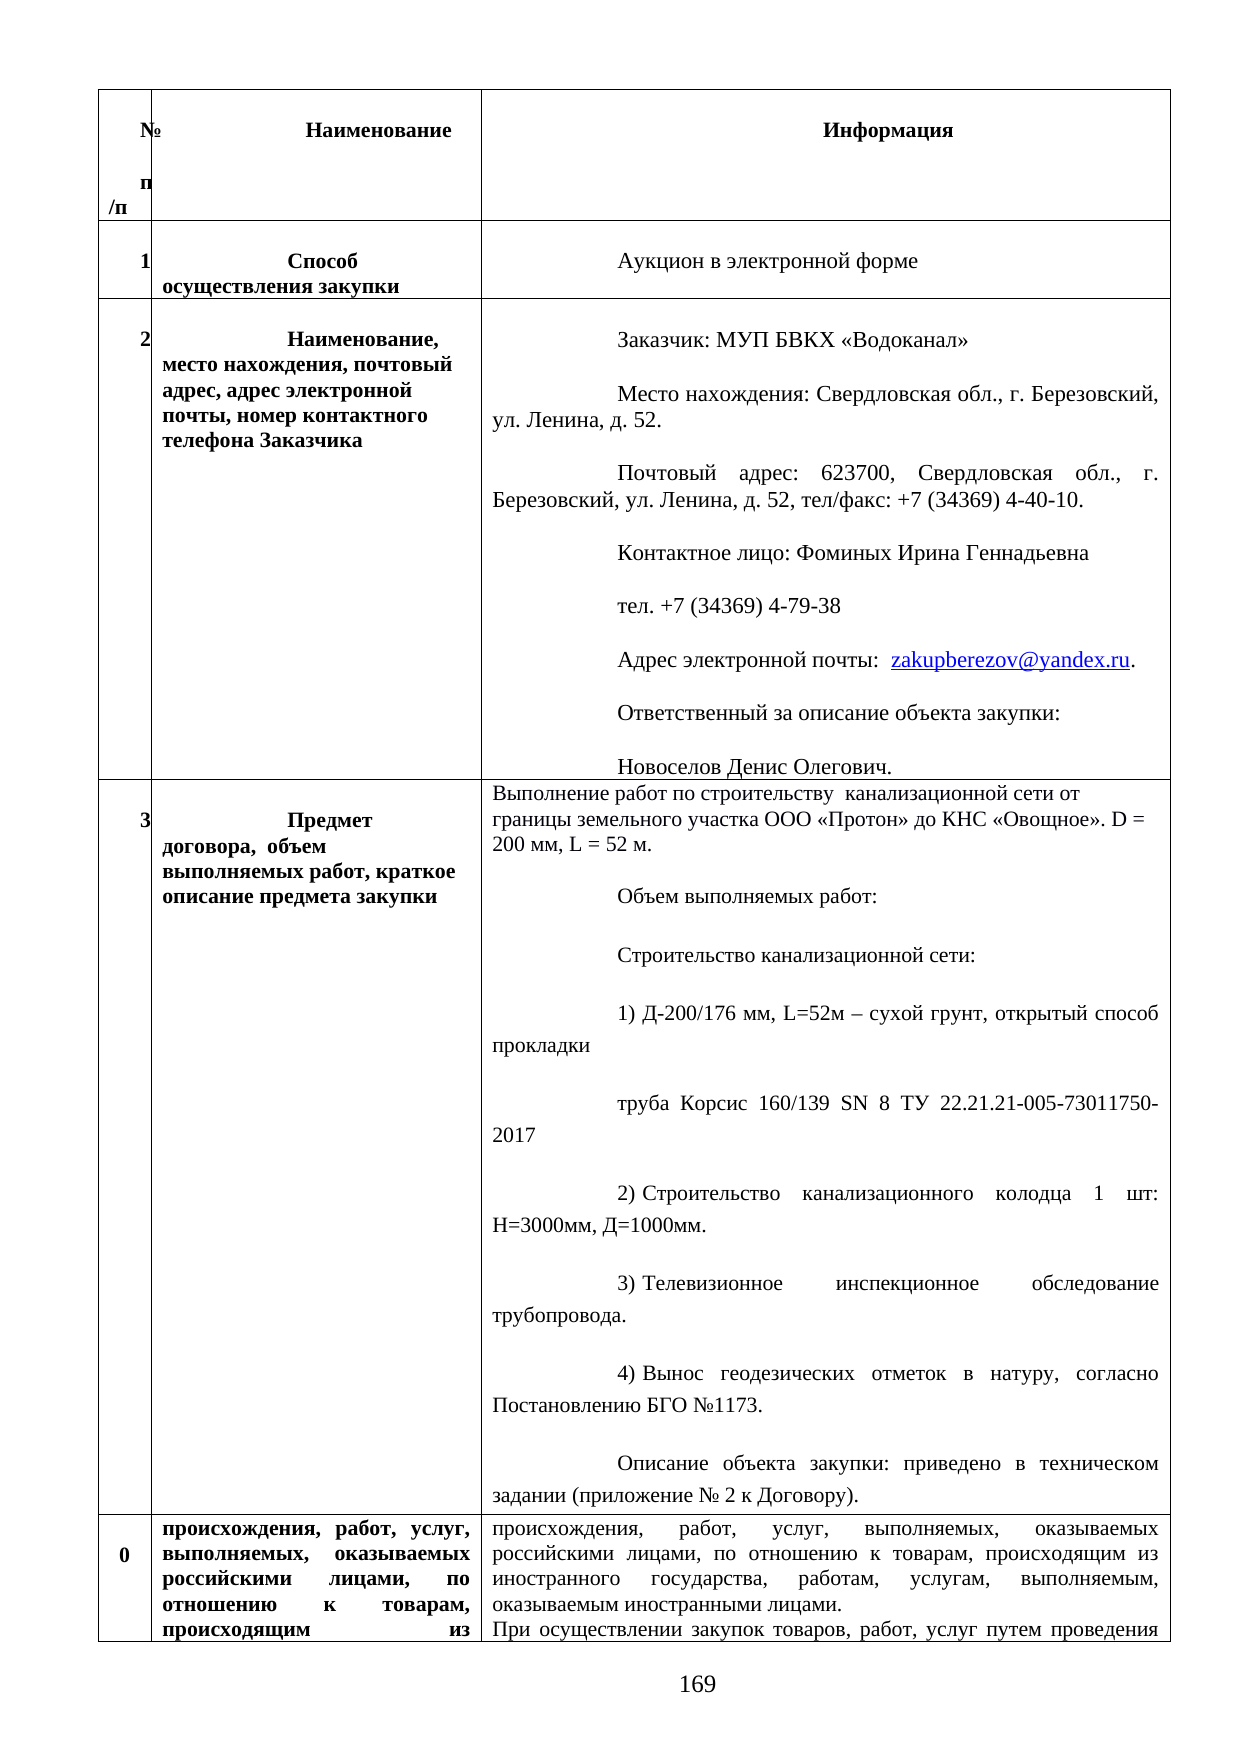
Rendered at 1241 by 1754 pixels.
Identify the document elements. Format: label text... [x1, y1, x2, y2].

table_header № п/п [99, 90, 151, 219]
table_cell Заказчик: МУП БВКХ «Водоканал» Место нахождения: Свердловская обл., г. Березовский, ул. Ленина, д. 52. Почтовый адрес: 623700, Свердловская обл., г. Березовский, ул. Ленина, д. 52, тел/факс: +7 (34369) 4-40-10. Контактное лицо: Фоминых Ирина Геннадьевна тел. +7 (34369) 4-79-38 Адрес электронной почты: zakupberezov@yandex.ru. Ответственный за описание объекта закупки: Новоселов Денис Олегович. [482, 299, 1170, 779]
table_cell Наименование, место нахождения, почтовый адрес, адрес электронной почты, номер контактного телефона Заказчика [152, 299, 481, 779]
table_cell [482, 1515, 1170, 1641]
table_cell Аукцион в электронной форме [482, 221, 1170, 298]
table_cell 1 [99, 221, 151, 298]
table_cell Приоритет товаров российского происхождения, работ, услуг, выполняемых, оказываемых российскими лицами, по отношению к товарам, происходящим из иностранного государства, работам, услугам, выполняемым, оказываемым иностранными лицами [152, 1515, 481, 1641]
table_cell Предмет договора, объем выполняемых работ, краткое описание предмета закупки [152, 780, 481, 1514]
table_header Информация [482, 90, 1170, 219]
table_header Наименование [152, 90, 481, 219]
table_cell Способ осуществления закупки [152, 221, 481, 298]
table_cell 2 [99, 299, 151, 779]
table_cell 3 [99, 780, 151, 1514]
table_cell Выполнение работ по строительству канализационной сети от границы земельного участка ООО «Протон» до КНС «Овощное». D = 200 мм, L = 52 м. Объем выполняемых работ: Строительство канализационной сети: 1) Д-200/176 мм, L=52м – сухой грунт, открытый способ прокладки труба Корсис 160/139 SN 8 ТУ 22.21.21-005-73011750-2017 2) Строительство канализационного колодца 1 шт: H=3000мм, Д=1000мм. 3) Телевизионное инспекционное обследование трубопровода. 4) Вынос геодезических отметок в натуру, согласно Постановлению БГО №1173. Описание объекта закупки: приведено в техническом задании (приложение № 2 к Договору). [482, 780, 1170, 1514]
table_cell 20 [99, 1515, 151, 1641]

- - - -

**What is expected:** Find the string "Наименование" in the entries above. Copy each line where it occurs.

**Answer section:**
table_cell Наименование, место нахождения, почтовый адрес, адрес электронной почты, номер контактного телефона Заказчика [152, 299, 481, 779]
table_header Наименование [152, 90, 481, 219]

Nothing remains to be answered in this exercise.